UK Startup Develops Faster Enhanced Rock Weathering Technique

A British startup has pioneered a method to expedite enhanced rock weathering (ERW) by utilizing protein powder.

In a groundbreaking development for the burgeoning carbon capture industry, a British startup has pioneered a method to expedite enhanced rock weathering (ERW) by utilizing protein powder. Enhanced rock weathering involves the application of silicate rock dust on fields to capture carbon dioxide, which reacts with rainwater to form carbonate, permanently sequestering carbon within the rocks.

While ERW has gained momentum in recent years with backing from tech giants like Meta, Google, and Microsoft, challenges remain notably the lengthy timeframe required to effectively remove carbon from the atmosphere. Ultra-fine dust can expedite this process, but obtaining it at scale poses difficulties. London-based startup FabricNano has devised a solution to this hurdle.

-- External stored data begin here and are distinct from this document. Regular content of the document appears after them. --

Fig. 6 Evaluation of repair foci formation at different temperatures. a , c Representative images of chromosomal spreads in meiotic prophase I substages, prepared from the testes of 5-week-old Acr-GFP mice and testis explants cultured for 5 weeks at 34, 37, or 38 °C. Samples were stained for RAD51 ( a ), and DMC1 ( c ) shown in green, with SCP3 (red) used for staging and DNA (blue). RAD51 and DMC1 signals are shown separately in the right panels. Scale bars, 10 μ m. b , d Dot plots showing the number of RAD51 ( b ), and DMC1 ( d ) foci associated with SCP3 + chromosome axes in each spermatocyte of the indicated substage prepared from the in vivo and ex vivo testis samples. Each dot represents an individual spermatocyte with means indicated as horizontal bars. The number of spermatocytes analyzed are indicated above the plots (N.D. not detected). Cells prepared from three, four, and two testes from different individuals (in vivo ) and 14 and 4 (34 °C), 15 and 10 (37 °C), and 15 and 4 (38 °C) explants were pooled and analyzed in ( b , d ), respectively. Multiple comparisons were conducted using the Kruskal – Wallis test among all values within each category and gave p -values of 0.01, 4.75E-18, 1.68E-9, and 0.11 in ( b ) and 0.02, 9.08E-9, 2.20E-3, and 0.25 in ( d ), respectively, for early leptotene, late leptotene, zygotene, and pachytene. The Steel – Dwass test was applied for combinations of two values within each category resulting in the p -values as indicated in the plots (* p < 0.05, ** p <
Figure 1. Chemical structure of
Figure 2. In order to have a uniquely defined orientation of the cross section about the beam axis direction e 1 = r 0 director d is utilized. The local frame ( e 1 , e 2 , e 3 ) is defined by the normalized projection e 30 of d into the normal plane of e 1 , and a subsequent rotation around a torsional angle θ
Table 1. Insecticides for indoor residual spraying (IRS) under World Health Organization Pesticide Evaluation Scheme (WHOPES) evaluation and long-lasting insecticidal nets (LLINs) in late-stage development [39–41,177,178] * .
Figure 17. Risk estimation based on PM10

FabricNano’s innovation involves the application of protein powder, specifically carbonic anhydrase enzymes, onto crushed basalt rock, drastically reducing the carbon capture timeline from decades to just a couple of years.

Grant Aarons, CEO and founder of FabricNano, explained, “Learning from nature, [this protein] naturally acts to lock carbon within the ground. It is found in plentiful supply in agricultural soils around the world.” FabricNano specializes in cell-free biomanufacturing, extracting enzymes from cells and binding them to materials to enhance their effectiveness. This expertise extends to producing bio-based alternatives for pharmaceuticals, chemicals, and enzymes.

With nearly $25 million in funding secured to date, including support from notable figures like actor Emma Watson and Twitter co-founder Biz Stone, FabricNano is venturing into carbon capture for the first time.

Advancing the Intersection of Biology and Geology

FabricNano has partnered with French resource management giant Veolia to conduct trials of their innovative technology. These trials will involve combining protein powder with silicate rock on farmland near Bicester, UK, managed by Oxford Agricultural Trials, serving as an open-air laboratory for agricultural research.

Using locally sourced, larger rock particles from nearby mining operations, the trial aims to demonstrate the efficiency and scalability of the technology in capturing large volumes of carbon dioxide. With vast agricultural land and abundant basalt rock reserves in the UK, ERW holds promise for aiding countries in their decarbonization efforts. However, like many emerging carbon capture technologies, rock weathering requires further validation at scale.

Grant Aarons emphasized the need for innovation and government oversight in advancing ERW, underscoring the importance of regulatory frameworks to legitimize carbon markets and drive widespread adoption of critical technologies.

Tapping into Carbon Markets for Sustainable Solutions

Veolia plans to distribute 30,000 tonnes of basalt rock powder across farmland this year, selling one carbon credit for every tonne of carbon removed. These carbon credits serve as a means for companies and countries to offset their emissions. While voluntary carbon markets aim to stimulate demand for technologies like rock weathering, accurately measuring carbon sequestration remains a challenge, leading to scrutiny over the valuation of these credits.

Grant Aarons stressed the necessity of governmental intervention to establish transparent carbon markets and facilitate the widespread deployment of vital technologies like ERW.

As FabricNano and its partners embark on this pioneering endeavor, the convergence of biology and geology offers a promising pathway toward combating climate change and realizing a sustainable future.